═════ Raw data
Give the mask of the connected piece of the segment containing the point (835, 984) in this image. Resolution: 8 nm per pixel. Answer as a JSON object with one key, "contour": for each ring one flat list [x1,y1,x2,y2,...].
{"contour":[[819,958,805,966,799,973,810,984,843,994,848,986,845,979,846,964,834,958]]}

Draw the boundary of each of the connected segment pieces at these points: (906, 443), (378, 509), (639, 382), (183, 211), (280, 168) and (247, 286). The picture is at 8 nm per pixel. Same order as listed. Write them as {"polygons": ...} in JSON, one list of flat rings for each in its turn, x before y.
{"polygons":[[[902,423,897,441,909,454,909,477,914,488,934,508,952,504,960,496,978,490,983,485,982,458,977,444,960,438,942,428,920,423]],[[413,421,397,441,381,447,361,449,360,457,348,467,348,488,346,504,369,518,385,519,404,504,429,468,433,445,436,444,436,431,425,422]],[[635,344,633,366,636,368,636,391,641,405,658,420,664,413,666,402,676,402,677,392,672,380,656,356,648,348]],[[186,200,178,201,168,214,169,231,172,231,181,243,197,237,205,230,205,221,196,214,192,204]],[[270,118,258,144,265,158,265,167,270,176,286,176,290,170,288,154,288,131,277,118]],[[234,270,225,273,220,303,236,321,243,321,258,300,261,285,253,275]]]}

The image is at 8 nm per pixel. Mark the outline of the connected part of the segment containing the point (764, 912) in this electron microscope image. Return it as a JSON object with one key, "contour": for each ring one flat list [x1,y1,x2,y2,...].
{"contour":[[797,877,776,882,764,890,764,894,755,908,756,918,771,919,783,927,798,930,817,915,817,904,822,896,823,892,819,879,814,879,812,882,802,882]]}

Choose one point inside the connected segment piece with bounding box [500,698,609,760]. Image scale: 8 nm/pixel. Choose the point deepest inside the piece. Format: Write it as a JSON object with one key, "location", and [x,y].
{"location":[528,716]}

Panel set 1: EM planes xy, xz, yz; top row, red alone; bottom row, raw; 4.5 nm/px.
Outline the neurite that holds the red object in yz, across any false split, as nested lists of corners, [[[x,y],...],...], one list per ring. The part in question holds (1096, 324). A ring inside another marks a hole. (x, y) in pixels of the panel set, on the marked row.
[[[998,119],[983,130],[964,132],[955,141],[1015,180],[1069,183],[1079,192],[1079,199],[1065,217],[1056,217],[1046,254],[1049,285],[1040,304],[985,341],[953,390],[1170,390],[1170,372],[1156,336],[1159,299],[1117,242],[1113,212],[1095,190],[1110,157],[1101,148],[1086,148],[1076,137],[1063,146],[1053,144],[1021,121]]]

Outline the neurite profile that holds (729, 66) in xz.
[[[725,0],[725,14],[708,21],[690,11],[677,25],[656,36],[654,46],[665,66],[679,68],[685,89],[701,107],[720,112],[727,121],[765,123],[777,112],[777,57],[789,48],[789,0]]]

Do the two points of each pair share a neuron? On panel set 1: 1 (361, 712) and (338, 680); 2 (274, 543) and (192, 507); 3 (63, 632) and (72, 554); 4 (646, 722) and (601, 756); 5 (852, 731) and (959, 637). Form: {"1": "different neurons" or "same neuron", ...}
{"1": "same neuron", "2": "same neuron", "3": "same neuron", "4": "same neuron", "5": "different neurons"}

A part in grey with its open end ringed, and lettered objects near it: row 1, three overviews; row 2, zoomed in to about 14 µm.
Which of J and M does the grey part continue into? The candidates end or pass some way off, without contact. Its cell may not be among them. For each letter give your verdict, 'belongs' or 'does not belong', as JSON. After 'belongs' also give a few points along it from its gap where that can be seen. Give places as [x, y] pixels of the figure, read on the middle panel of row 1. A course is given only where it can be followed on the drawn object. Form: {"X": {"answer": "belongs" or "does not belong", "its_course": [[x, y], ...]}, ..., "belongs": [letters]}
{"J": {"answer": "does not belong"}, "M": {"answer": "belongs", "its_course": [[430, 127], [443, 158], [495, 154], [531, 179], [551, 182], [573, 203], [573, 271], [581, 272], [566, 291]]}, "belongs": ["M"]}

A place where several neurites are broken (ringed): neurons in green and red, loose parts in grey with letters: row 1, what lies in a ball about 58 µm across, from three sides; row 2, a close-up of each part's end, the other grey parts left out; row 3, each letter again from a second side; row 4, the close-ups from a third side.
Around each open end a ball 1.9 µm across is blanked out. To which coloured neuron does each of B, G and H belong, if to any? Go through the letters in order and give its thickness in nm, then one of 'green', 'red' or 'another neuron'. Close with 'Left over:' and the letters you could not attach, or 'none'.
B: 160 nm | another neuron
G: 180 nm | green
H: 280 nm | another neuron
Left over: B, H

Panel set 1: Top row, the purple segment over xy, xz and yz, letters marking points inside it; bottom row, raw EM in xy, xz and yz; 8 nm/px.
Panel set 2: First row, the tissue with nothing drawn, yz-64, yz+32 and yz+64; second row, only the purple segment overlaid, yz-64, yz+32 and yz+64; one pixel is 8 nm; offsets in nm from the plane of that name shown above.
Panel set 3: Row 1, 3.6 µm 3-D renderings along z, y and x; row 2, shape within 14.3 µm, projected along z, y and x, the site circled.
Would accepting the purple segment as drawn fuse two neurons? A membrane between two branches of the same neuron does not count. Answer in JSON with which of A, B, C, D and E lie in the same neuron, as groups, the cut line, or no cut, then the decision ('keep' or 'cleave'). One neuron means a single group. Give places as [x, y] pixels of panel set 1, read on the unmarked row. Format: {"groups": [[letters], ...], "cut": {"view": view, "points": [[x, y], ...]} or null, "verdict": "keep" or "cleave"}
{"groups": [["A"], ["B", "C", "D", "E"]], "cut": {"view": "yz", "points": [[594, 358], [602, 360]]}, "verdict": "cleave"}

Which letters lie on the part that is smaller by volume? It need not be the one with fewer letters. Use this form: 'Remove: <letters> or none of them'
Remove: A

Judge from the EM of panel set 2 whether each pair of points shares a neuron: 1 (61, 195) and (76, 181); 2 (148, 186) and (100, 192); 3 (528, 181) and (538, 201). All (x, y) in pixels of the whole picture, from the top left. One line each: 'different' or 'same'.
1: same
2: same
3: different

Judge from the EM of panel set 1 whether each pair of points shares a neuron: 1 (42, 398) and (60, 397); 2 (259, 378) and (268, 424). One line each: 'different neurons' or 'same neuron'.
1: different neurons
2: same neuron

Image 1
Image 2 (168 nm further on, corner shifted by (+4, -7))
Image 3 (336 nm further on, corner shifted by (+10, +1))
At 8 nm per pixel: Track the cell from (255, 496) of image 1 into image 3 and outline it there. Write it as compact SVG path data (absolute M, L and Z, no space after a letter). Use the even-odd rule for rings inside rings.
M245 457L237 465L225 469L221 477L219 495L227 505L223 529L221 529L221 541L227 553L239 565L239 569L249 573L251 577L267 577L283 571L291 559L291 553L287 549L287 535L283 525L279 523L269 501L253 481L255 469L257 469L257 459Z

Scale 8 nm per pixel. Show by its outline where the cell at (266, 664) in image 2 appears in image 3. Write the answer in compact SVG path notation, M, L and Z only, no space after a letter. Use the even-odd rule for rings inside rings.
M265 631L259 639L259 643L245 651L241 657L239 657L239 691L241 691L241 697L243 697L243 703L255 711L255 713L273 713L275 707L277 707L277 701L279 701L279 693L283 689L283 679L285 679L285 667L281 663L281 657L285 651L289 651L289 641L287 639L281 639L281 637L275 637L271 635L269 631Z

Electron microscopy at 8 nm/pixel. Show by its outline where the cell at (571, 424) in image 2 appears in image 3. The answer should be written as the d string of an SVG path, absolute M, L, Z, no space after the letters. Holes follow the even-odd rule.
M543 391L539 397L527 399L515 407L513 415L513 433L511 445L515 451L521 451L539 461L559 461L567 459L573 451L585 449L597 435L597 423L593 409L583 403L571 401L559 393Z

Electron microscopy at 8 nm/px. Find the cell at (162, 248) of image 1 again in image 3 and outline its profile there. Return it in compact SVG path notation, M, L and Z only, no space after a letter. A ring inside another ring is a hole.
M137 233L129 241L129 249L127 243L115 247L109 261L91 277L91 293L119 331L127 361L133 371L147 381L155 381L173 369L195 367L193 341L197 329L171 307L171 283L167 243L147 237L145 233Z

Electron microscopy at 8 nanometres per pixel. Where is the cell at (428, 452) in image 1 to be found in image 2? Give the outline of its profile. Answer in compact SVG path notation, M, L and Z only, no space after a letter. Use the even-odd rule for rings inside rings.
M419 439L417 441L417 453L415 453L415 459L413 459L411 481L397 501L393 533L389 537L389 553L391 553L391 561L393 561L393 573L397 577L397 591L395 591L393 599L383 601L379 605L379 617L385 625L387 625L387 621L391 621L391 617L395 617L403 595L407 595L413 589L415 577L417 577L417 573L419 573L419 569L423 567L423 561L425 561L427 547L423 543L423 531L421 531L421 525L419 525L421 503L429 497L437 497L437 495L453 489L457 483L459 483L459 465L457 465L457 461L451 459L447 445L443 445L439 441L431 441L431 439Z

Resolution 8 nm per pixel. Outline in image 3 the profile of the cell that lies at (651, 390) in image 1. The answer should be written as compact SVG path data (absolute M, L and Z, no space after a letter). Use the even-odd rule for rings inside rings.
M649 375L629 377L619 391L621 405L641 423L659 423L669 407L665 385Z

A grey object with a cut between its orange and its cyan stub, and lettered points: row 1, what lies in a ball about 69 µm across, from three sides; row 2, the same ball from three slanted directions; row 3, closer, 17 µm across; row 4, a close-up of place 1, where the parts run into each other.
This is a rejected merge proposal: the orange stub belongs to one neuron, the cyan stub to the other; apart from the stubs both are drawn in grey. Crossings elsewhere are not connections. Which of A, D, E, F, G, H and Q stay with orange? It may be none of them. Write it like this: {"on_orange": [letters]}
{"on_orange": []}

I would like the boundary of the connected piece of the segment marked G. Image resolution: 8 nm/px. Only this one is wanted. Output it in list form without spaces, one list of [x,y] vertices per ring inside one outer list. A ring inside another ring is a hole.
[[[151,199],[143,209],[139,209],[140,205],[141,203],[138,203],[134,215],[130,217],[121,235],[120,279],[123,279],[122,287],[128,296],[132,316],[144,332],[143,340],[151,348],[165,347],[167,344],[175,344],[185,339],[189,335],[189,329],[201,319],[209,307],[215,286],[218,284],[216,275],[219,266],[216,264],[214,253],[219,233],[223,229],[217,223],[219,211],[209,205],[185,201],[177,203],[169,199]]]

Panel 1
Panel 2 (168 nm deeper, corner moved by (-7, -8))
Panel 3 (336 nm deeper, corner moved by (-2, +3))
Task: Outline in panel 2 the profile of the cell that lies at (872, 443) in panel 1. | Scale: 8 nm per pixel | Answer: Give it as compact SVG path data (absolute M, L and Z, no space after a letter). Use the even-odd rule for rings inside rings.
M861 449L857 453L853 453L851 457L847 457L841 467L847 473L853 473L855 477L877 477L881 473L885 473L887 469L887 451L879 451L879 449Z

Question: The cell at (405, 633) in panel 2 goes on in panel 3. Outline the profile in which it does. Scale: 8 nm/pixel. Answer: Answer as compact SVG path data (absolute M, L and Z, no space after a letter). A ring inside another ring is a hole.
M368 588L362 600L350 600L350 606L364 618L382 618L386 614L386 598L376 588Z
══════════
What to do ▸ In the entries above, find each line with the word "deeper" and return it.

Task output ▸
Panel 2 (168 nm deeper, corner moved by (-7, -8))
Panel 3 (336 nm deeper, corner moved by (-2, +3))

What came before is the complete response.